** Opening RECORD EXTRACTS block **
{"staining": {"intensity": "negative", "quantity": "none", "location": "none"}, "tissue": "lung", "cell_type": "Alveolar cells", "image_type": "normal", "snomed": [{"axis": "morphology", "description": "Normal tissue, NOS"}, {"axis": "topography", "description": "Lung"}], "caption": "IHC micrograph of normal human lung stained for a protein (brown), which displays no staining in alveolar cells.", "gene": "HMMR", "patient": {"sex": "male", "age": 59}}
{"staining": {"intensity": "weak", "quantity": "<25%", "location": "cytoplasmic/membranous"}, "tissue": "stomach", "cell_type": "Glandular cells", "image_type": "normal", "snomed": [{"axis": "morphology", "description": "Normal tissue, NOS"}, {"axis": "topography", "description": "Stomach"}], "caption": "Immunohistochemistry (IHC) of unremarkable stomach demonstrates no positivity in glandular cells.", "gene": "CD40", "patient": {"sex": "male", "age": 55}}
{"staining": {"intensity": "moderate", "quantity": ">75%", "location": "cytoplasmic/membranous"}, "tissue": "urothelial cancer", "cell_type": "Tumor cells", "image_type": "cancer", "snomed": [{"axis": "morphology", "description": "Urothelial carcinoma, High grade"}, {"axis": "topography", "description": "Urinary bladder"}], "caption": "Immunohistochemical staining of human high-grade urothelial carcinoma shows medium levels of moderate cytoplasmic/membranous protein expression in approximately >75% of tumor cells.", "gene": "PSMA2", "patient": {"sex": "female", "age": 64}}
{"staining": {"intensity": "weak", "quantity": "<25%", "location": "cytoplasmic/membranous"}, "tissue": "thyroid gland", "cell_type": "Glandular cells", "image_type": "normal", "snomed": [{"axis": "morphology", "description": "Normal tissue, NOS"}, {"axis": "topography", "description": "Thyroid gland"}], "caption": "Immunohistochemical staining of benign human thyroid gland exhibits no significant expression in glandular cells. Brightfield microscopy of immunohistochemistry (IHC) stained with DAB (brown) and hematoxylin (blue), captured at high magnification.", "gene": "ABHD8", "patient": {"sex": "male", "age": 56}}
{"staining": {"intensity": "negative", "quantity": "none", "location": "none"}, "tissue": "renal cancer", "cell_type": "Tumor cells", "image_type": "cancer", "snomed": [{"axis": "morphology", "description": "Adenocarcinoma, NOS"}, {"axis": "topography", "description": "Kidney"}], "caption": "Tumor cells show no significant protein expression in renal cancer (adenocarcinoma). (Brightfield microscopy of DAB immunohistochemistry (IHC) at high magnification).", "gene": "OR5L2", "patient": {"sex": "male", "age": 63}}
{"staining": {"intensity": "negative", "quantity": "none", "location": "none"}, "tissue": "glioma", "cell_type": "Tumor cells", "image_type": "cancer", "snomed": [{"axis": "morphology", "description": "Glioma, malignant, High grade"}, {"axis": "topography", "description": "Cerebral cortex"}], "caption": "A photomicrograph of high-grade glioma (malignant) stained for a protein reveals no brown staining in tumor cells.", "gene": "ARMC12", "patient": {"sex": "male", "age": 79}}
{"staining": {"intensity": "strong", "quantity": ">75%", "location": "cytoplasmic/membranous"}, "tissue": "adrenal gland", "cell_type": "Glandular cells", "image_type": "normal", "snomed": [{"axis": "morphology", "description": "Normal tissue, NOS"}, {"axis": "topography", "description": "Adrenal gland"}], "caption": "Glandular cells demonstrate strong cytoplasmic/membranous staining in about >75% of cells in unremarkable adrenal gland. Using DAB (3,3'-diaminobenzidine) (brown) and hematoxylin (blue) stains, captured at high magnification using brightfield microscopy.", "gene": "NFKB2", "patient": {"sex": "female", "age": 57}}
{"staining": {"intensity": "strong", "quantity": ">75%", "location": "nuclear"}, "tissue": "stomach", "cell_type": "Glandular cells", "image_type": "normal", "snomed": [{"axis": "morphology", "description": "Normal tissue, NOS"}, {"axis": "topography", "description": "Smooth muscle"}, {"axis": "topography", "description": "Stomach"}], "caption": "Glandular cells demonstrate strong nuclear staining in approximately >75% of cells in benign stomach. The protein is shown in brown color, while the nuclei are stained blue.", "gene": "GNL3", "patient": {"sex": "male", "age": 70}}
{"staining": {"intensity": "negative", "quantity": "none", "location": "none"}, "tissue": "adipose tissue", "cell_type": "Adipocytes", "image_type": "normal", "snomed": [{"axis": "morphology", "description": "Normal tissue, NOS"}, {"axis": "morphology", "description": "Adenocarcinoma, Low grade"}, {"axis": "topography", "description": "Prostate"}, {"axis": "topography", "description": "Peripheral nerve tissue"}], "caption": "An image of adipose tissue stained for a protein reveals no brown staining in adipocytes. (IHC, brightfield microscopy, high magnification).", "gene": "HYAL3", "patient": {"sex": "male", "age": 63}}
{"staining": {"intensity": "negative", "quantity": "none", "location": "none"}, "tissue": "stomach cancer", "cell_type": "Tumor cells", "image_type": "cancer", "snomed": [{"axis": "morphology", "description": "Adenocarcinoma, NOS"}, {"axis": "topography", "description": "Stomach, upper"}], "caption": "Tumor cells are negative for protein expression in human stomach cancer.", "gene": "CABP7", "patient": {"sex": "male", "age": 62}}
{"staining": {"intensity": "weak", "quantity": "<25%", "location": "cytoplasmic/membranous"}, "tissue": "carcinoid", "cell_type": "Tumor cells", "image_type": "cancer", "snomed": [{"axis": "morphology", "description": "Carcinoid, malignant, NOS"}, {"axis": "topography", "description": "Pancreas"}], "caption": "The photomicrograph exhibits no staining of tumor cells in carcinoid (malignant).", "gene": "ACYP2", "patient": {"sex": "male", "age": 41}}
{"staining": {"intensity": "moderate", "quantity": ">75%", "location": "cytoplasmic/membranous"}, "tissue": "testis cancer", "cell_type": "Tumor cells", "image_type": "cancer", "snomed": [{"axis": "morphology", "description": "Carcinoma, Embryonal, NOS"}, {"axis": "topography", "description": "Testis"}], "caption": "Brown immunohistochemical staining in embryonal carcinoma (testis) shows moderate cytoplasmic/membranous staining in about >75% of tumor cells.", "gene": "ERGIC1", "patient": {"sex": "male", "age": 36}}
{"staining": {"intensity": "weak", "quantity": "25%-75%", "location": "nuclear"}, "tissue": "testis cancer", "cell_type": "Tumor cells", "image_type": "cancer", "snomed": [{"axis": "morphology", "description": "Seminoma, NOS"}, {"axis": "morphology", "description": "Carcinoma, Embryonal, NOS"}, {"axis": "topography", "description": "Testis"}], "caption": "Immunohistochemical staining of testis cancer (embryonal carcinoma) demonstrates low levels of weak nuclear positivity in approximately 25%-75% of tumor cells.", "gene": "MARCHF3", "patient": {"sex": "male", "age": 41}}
** Closing RECORD EXTRACTS block **
_DIRECTIONS FOR THIS TASK_.
Up to and including the line with "staining of human", print every line of the material above, starting from its first line, exactly.

_YOUR SOLUTION_.
{"staining": {"intensity": "negative", "quantity": "none", "location": "none"}, "tissue": "lung", "cell_type": "Alveolar cells", "image_type": "normal", "snomed": [{"axis": "morphology", "description": "Normal tissue, NOS"}, {"axis": "topography", "description": "Lung"}], "caption": "IHC micrograph of normal human lung stained for a protein (brown), which displays no staining in alveolar cells.", "gene": "HMMR", "patient": {"sex": "male", "age": 59}}
{"staining": {"intensity": "weak", "quantity": "<25%", "location": "cytoplasmic/membranous"}, "tissue": "stomach", "cell_type": "Glandular cells", "image_type": "normal", "snomed": [{"axis": "morphology", "description": "Normal tissue, NOS"}, {"axis": "topography", "description": "Stomach"}], "caption": "Immunohistochemistry (IHC) of unremarkable stomach demonstrates no positivity in glandular cells.", "gene": "CD40", "patient": {"sex": "male", "age": 55}}
{"staining": {"intensity": "moderate", "quantity": ">75%", "location": "cytoplasmic/membranous"}, "tissue": "urothelial cancer", "cell_type": "Tumor cells", "image_type": "cancer", "snomed": [{"axis": "morphology", "description": "Urothelial carcinoma, High grade"}, {"axis": "topography", "description": "Urinary bladder"}], "caption": "Immunohistochemical staining of human high-grade urothelial carcinoma shows medium levels of moderate cytoplasmic/membranous protein expression in approximately >75% of tumor cells.", "gene": "PSMA2", "patient": {"sex": "female", "age": 64}}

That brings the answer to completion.